Nevertheless, industry participants are emphatic about the use of by-products like black liquor as being a part of how the sector can help provide a bridge to greener energy production in the country.

Chavez says Weyerhaeuser is partnering with equipment-maker Mitsubishi to create commercial-scale “biopellet” production facility by 2011, turning the woody waste from their forestry operations into a biomass fuel for use in power plants that use coal.

These plants would use the biopellets along with coal, what's called co-fire, reducing their overall carbon emissions and possibly extending the plant’s lifespan. The biopellets would also be usable in current and future biomass-only plants.

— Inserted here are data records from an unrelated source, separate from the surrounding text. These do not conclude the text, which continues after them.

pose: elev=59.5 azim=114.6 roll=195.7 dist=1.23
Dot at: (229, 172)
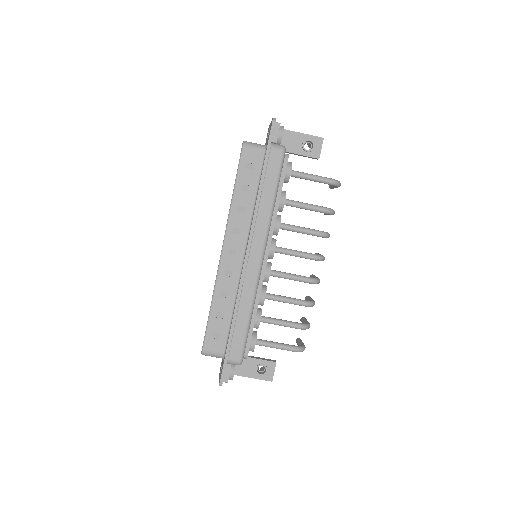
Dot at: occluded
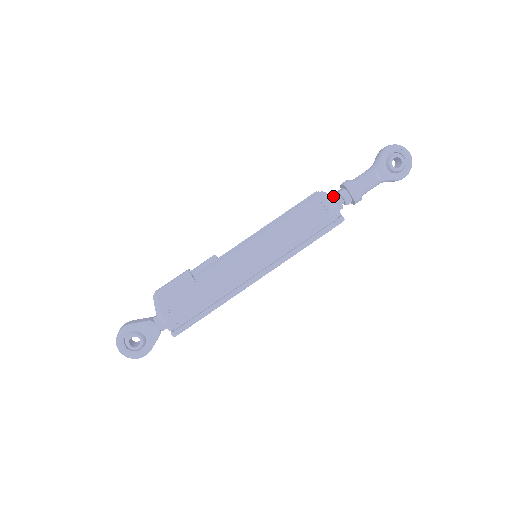
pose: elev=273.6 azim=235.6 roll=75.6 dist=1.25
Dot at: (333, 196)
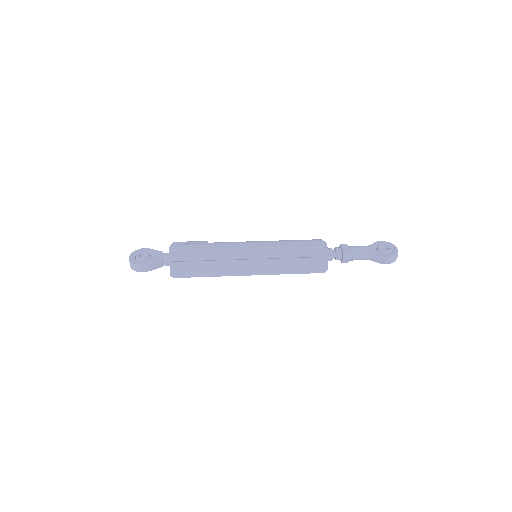
Dot at: occluded
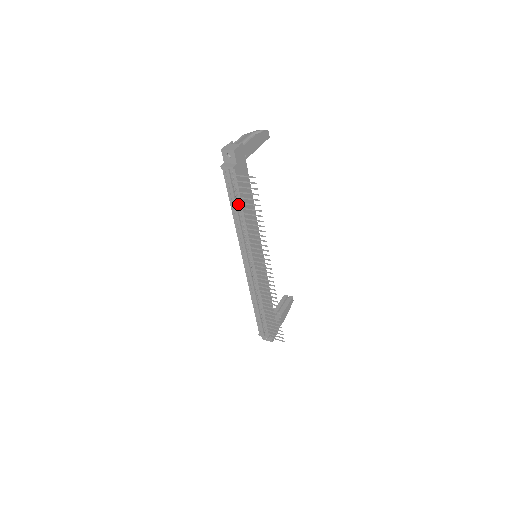
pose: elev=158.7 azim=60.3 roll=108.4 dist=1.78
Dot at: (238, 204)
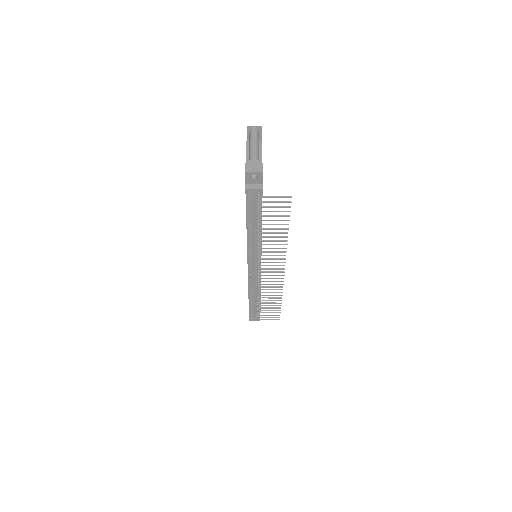
Dot at: (257, 220)
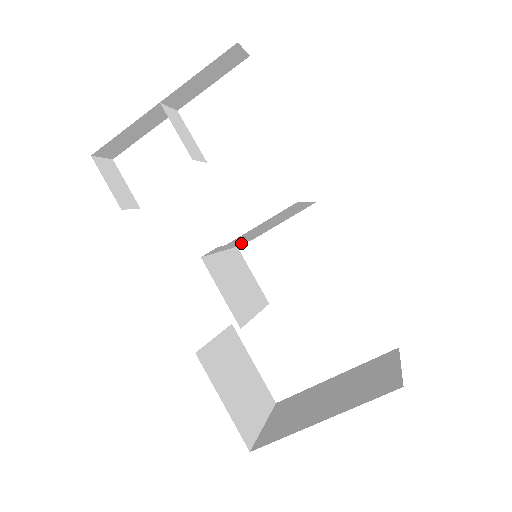
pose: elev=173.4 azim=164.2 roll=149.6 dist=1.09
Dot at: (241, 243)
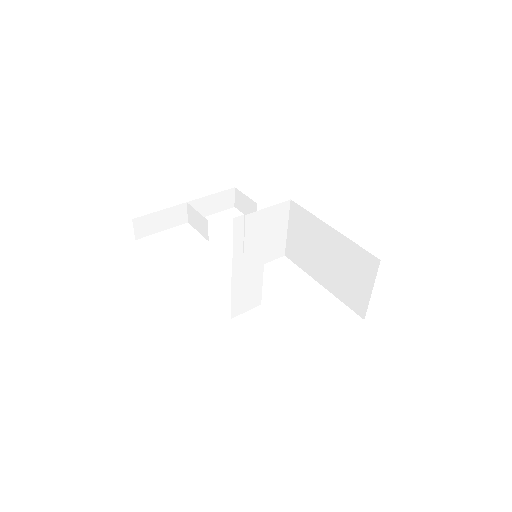
Dot at: occluded
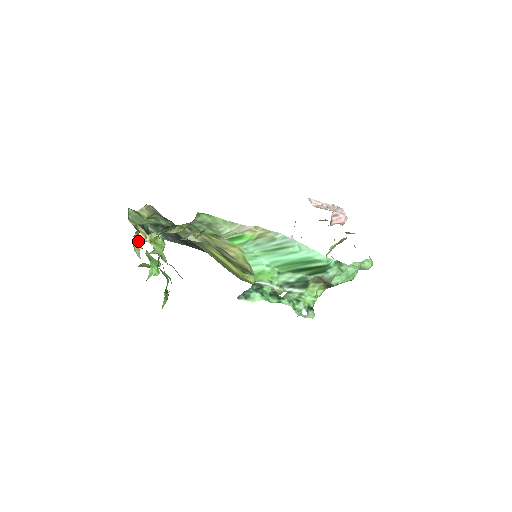
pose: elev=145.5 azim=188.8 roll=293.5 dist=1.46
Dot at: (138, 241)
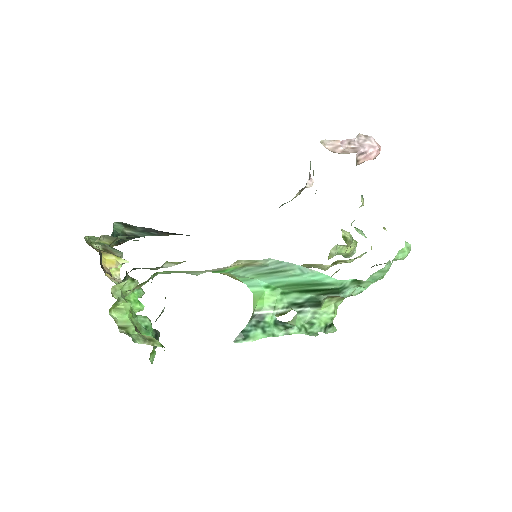
Dot at: occluded
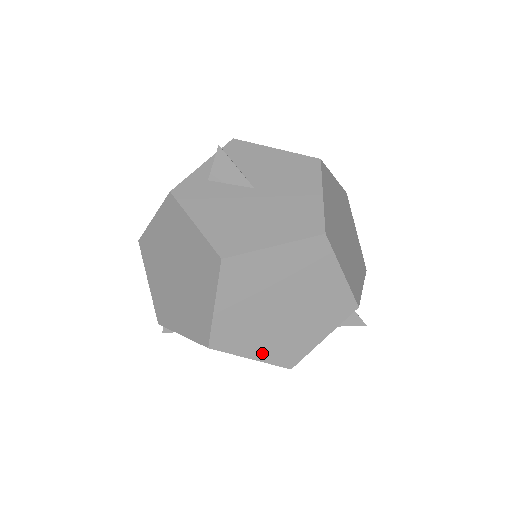
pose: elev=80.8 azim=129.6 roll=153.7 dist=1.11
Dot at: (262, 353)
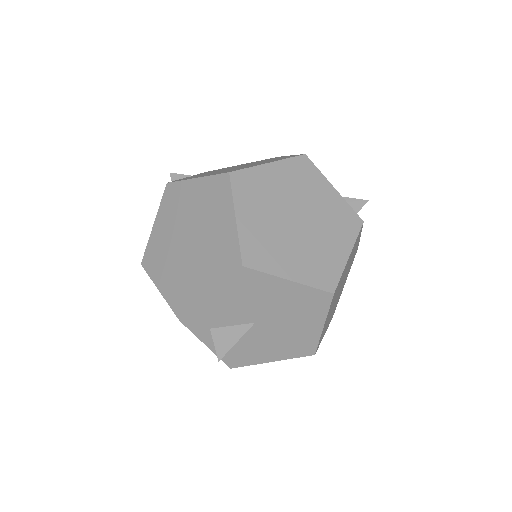
Dot at: (346, 279)
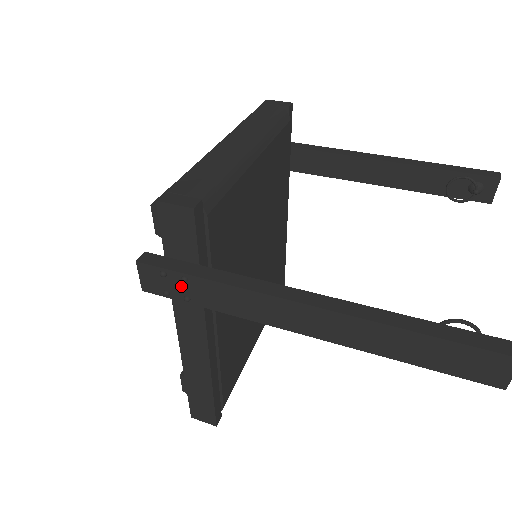
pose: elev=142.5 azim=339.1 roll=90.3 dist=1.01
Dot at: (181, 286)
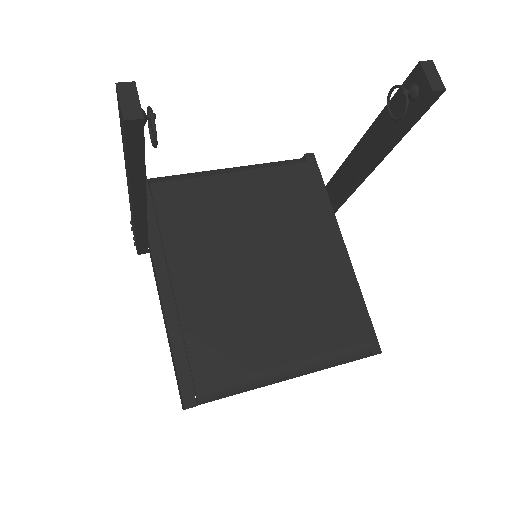
Dot at: occluded
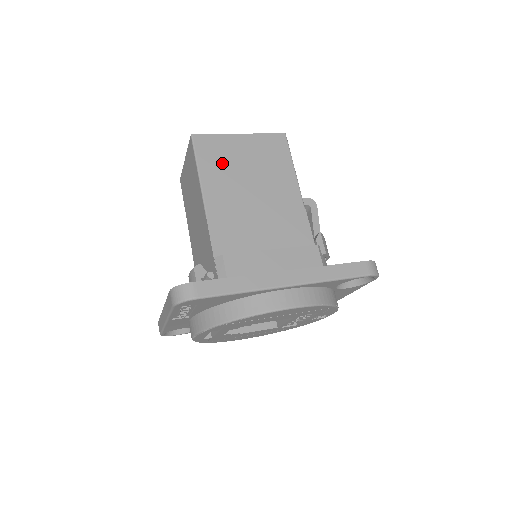
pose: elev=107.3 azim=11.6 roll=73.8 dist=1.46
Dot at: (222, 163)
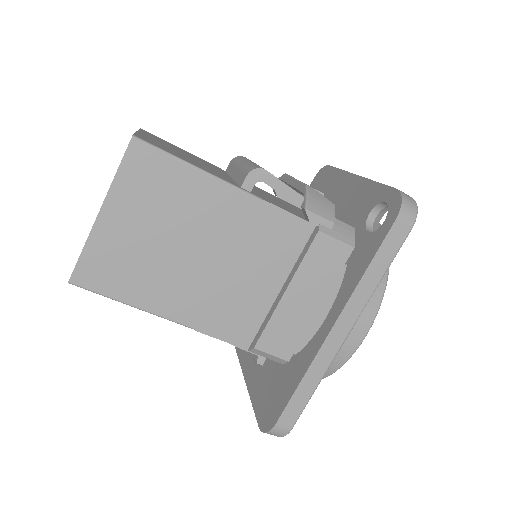
Dot at: (134, 269)
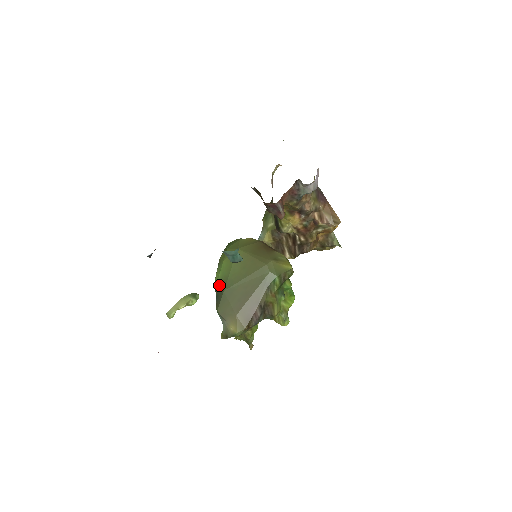
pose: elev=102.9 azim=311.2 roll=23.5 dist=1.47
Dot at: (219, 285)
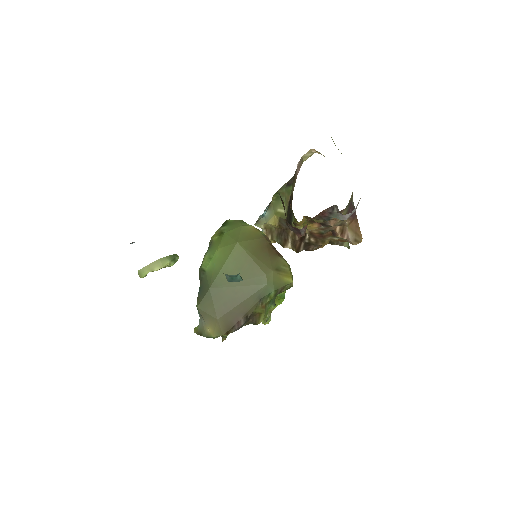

This wrings more value from existing timberland management activities and adds new revenue streams for his industry, Chavez says. “We’re not changing our forest management practices,” he says. He argues the forest products industry should be allowed access to the same incentives that any new entrant in the renewable energy sector would get.

And any new facilities that come out of the venture with Mitsubishi would also create more jobs like other renewable energy project, Chavez says, the purpose of the job-creation proposal in the first place.

“We support initiatives that encourage the development of additional renewable energy,” says AFPA’s Harman, but adds that any efforts must avoid “the unintended consequences of displacing existing renewable energy production in industries like forest products that provide high-paying manufacturing jobs in rural communities.”

Whether or not the biomass strategy of the forestry industry qualifies it for inclusion in the portfolio of green fuels of the future, organizations like NRDC want to ensure that policymakers, industry and activists alike focus on what the country’s green energy goal really is.

“I want a performance standard that pays for carbon reduction and ecosystem benefits,” says NRDC’s Greene. “Rather than pick your point in the system, pick your outcome.”